→ ОТРЫВОК ТЕКСТА:

━━━━

Тем не менее меня тоже очень удивляло, что мой больной мальчик начал поправляться именно в последнее время, когда, вследствие отсутствия средств, я начала питать его исключительно молочного и мучною пищей.
Возвращаюсь к прерванному рассказу. Более бодрый вид ребенка и неподдельная радость няни несколько ослабили мучительную боль моего сердца. Я решила, что хотя и не заплатила няне жалованья за два месяца, но еще попрошу у нее взаймы несколько рублей. Мне казалось, что поговорить с ней об этом мне будет не очень трудно… Но боже мой, боже мой! Что же будет через несколько дней, когда опять ничего не останется, а впереди ничего, решительно ничего? Слезы падали на исхудалые пальцы ребенка, когда я усаживала его в кресло и расстанавливала на столике перед ним игрушки. В эту минуту кто-то громко позвонил. Няня вышла и через минуту подала мне карточку с фамилией, мне совершенно неизвестною.
Передо мной стоял человек средних лет с копною густых, кудрявых волос, своим обликом напоминавший художника. Он заговорил о том, что вот уже целый год, как он собирает сведения о портретах и картинах Угрюмова, Воробьева и других. Я сказала, что у нас есть только портрет отца моего мужа, но кем он написан – не знаю, и ввела его в кабинет.
– Ведь это же кисти Угрюмова! У вас должны быть другие его вещи, а также портреты и картины некоторых Умерших художников.

━━━━

→ ИСХОДНЫЕ ДАННЫЕ:

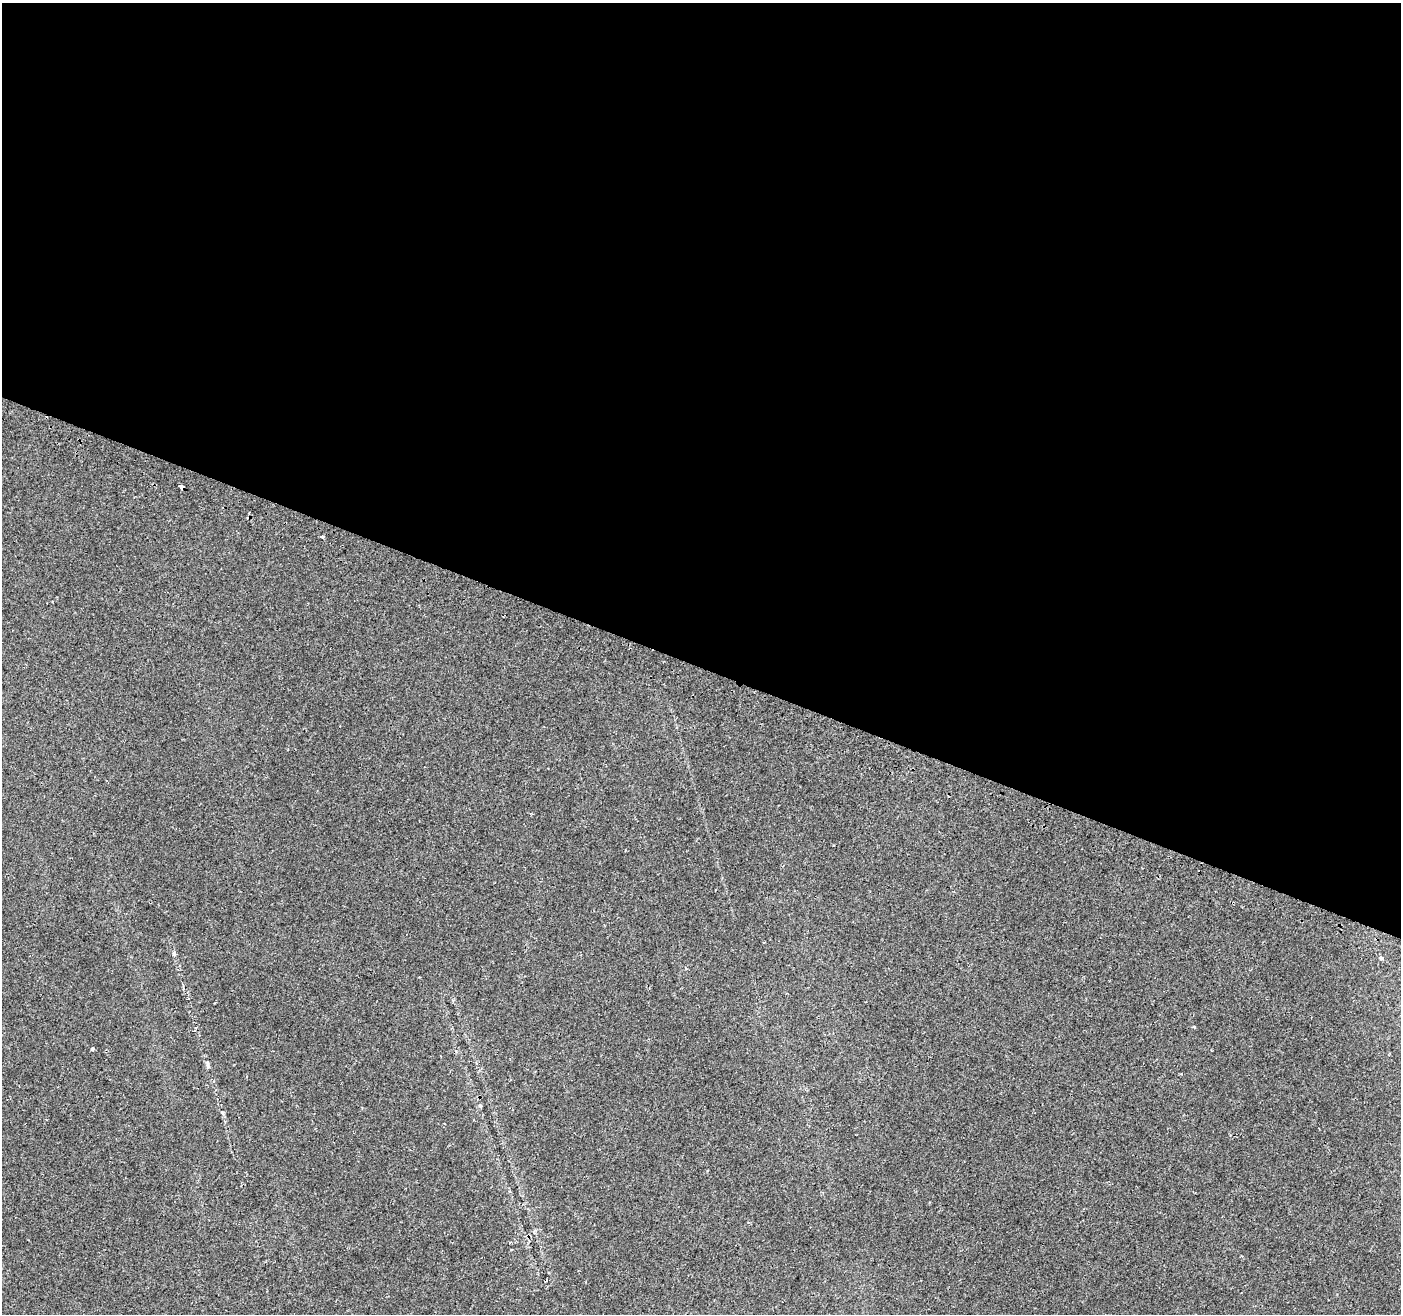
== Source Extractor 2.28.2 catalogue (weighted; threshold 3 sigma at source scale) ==
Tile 3 of 4 x 4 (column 3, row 1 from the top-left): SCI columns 2812-4210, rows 4173-5484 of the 5630 x 5788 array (HDU 1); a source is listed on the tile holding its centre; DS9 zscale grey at full resolution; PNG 1403 x 1316 px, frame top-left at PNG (2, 3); no overlay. Shown black and unused: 51% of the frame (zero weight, under 2 of 3 exposures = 2% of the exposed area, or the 3 px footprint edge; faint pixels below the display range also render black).
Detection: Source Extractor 2.28.2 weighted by HDU 2 'WHT'; one run over the whole footprint, this tile lists its part. Background 0.0647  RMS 0.0089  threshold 0.04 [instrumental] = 3 sigma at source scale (4.5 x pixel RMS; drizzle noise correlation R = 1.50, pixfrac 1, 0.0396/0.0396 arcsec/px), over >= 5 px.
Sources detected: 9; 2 cosmic-ray / hot-pixel residue — not listed; the other 7 listed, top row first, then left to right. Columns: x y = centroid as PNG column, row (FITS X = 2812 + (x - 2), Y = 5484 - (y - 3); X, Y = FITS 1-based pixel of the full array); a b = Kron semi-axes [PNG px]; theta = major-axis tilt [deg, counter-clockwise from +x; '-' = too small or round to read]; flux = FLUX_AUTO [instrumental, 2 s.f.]
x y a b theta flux
181 486 4 3 - 11
322 537 4 3 - 2.8
174 954 6 5 - 1.5
1381 958 4 4 - 4.5
1194 1027 4 3 - 1.3
92 1049 4 3 - 3.1
208 1065 14 5 -75 2.6
Overlapping masked pixels (flux is a lower limit): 1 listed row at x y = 181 486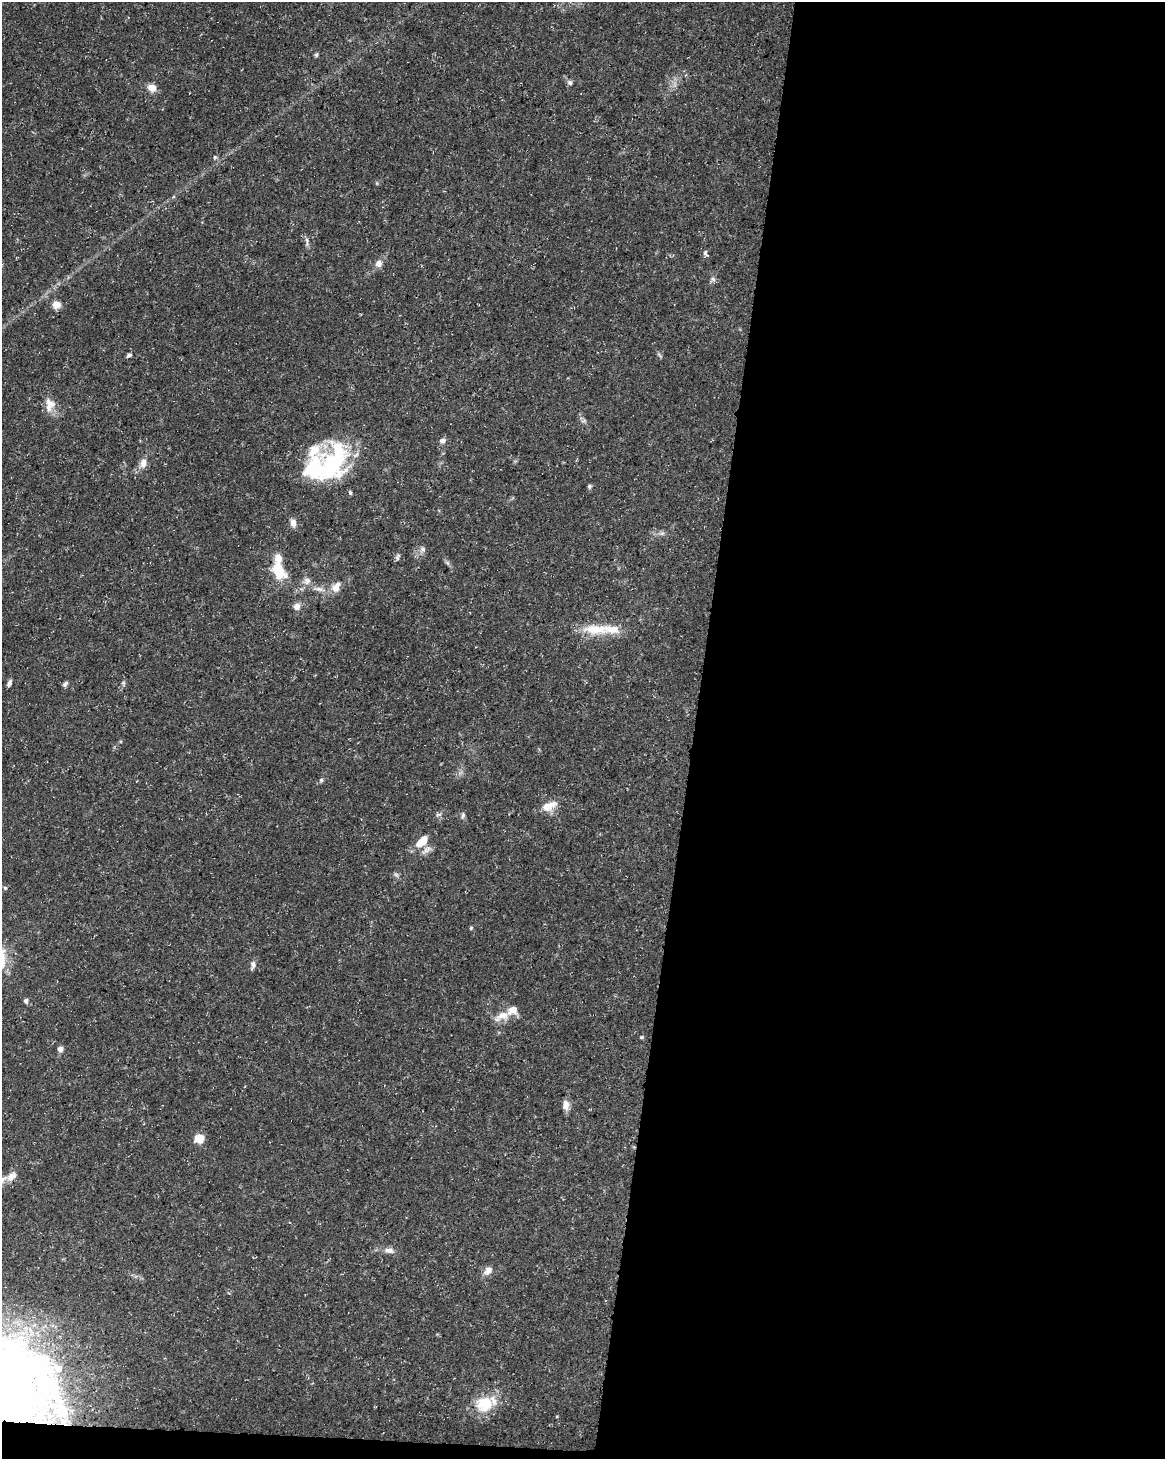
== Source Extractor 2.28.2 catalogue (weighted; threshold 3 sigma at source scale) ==
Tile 12 of 4 x 3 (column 4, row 3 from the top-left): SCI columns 3499-4661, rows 285-1741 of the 4661 x 4881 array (HDU 1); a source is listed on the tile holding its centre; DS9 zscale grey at full resolution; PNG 1167 x 1461 px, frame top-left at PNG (2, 2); no overlay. Shown black and unused: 41% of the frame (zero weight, under 3 of 5 exposures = <1% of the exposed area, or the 3 px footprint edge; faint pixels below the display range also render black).
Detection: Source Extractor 2.28.2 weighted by HDU 2 'WHT'; one run over the whole footprint, this tile lists its part. Background 0.0267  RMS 0.0022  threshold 0.00997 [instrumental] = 3 sigma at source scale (4.5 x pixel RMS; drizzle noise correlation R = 1.50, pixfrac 1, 0.0396/0.0396 arcsec/px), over >= 5 px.
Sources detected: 58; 1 inside a brighter object's white glare — not listed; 7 inside a brighter listed object's ellipse — not listed separately; the other 50 listed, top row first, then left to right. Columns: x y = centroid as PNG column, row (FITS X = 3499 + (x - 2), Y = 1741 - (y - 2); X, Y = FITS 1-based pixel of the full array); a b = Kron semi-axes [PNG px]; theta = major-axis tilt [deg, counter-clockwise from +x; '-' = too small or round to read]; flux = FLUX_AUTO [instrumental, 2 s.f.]
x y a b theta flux
316 55 6 5 - 0.34
570 83 7 7 - 0.57
152 88 11 9 -24 1.8
215 157 6 4 73 0.34
307 241 17 3 -84 0.63
705 253 9 5 -76 0.53
379 264 8 7 - 1.3
713 279 7 6 - 0.57
56 305 10 9 - 1.7
129 355 8 4 28 0.46
660 355 11 3 -45 0.37
50 405 19 13 84 2.6
442 441 7 6 - 0.89
143 463 13 8 79 1.6
328 467 43 31 60 17
589 486 6 6 - 0.39
350 492 6 4 -64 0.33
293 523 9 6 -78 1.4
662 533 6 6 - 0.54
422 549 8 8 - 0.79
398 557 10 5 71 0.52
279 571 22 14 -62 6.5
307 581 10 10 - 1.3
336 587 15 9 58 2
318 589 17 5 -10 1.5
297 606 9 8 - 1.3
595 629 40 14 0 6.4
9 683 9 5 70 0.6
123 683 6 4 18 0.32
65 684 8 5 48 0.53
321 780 6 5 - 0.42
549 806 20 10 24 3.1
463 815 9 5 79 0.5
424 839 12 9 70 2.7
396 875 7 5 -30 0.47
5 888 6 4 -45 0.26
471 928 5 4 - 0.26
253 965 11 6 78 0.87
26 1001 6 5 - 0.63
502 1016 23 10 24 2.8
642 1037 5 4 - 0.28
60 1049 5 5 - 1.2
245 1086 3 3 - 0.13
566 1105 13 8 -89 1.4
199 1138 7 7 - 4.4
11 1176 14 8 37 1.8
389 1250 13 7 -7 1.3
488 1271 12 9 59 1.4
8 1385 107 87 -11 250
484 1404 24 21 19 6.7
Overlapping masked pixels (flux is a lower limit): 1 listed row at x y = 8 1385
Isophote crosses this tile's border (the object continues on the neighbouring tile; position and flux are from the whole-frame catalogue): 1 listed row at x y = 8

━━━━

→ ЧТО НУЖНО СДЕЛАТЬ:
1 > Извлеките из отрывка дословно фрагмент от слов «Передо мной стоял» до слов «некоторых Умерших художников.» включительно.
2 > Пожалуйста, продолжите отрывок о визите человека, собиравшего сведения о картинах Угрюмова, начав сразу после его последней фразы.
Данные никак не связаны с отрывком.

→ РЕШЁННЫЕ ЗАДАЧИ:
1 >
Передо мной стоял человек средних лет с копною густых, кудрявых волос, своим обликом напоминавший художника. Он заговорил о том, что вот уже целый год, как он собирает сведения о портретах и картинах Угрюмова, Воробьева и других. Я сказала, что у нас есть только портрет отца моего мужа, но кем он написан – не знаю, и ввела его в кабинет.
– Ведь это же кисти Угрюмова! У вас должны быть другие его вещи, а также портреты и картины некоторых Умерших художников.

2 >
Он открыл записную тетрадь и начал вычитывать из нее всю подноготную отца моего мужа, его родни и знакомых, среди которых были художники такие-то и такие.
– Некоторые их произведения, – говорил он, – а также многие другие, перешли в собственность отца вашего мужа. Когда он разорился, а затем умер, все его произведения поступили в собственность матери Василия Ивановича, а после нее достались вашему мужу. Между ними должен находиться портрет одного сановника времен Николая Павловича: его прежде всего я и разыскиваю.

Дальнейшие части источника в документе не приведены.